Jim Galloway of the Atlanta Journal-Constitution argued Deal’s veto illustrates one aspect of the difference between moderate and conservative Southern Baptists.
Galloway noted Deal aligns with the former group and is a member of First Baptist Church in Gainesville, Ga., which is listed on the Georgia Cooperative Baptist Fellowship website as a congregation that contributes financially to CBF, a fellowship of churches that object to the Southern Baptist Convention’s (SBC) Conservative Resurgence. First Baptist also cooperates with the SBC.
Among traditional moderate beliefs, Galloway wrote, is “a detached attitude toward government and political activity” and advocacy of strict separation between church and state. Southern Baptist conservatives tend to be more active in political engagement, he argued.

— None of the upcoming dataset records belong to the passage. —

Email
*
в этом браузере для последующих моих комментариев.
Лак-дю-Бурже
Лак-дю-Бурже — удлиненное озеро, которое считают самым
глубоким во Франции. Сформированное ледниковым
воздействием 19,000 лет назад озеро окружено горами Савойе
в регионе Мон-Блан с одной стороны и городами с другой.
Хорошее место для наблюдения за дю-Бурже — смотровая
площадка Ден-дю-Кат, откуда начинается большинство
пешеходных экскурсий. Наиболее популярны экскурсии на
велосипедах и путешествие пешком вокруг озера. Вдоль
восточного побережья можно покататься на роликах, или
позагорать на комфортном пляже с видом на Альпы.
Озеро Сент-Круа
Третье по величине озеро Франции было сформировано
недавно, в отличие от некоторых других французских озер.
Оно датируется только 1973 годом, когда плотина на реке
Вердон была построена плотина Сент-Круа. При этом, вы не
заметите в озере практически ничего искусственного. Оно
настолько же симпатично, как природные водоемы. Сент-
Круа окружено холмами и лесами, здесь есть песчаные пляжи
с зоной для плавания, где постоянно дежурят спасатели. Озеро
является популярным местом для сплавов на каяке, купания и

Galloway quoted First Baptist pastor Bill Coates as saying, “My perception is that the great majority of our congregants are very supportive of Governor Deal’s veto of this bill – primarily for two reasons. First, we hold to the strong historical [sic] Baptist principle of separation of church and state. The second is personal: We know Nathan Deal the man, the strong Christian who has held numerous positions of leadership and influence in this church and who worships faithfully.”
The SBC’s Baptist Faith and Message, article XVII, states, “Church and state should be separate.” But it goes on to explain, “The state has no right to impose penalties for religious opinions of any kind,” and, “A free church in a free state … implies … the right to form and propagate opinions in the sphere of religion without interference by the civil power.”
If legislators opt to override Deal’s veto, they may do so either during a special session of the legislature, which requires a three-fifths vote to convene, or during the 2017 legislative session.
(EDITOR’S NOTE – David Roach is chief national correspondent for Baptist Press, the Southern Baptist Convention’s news service.)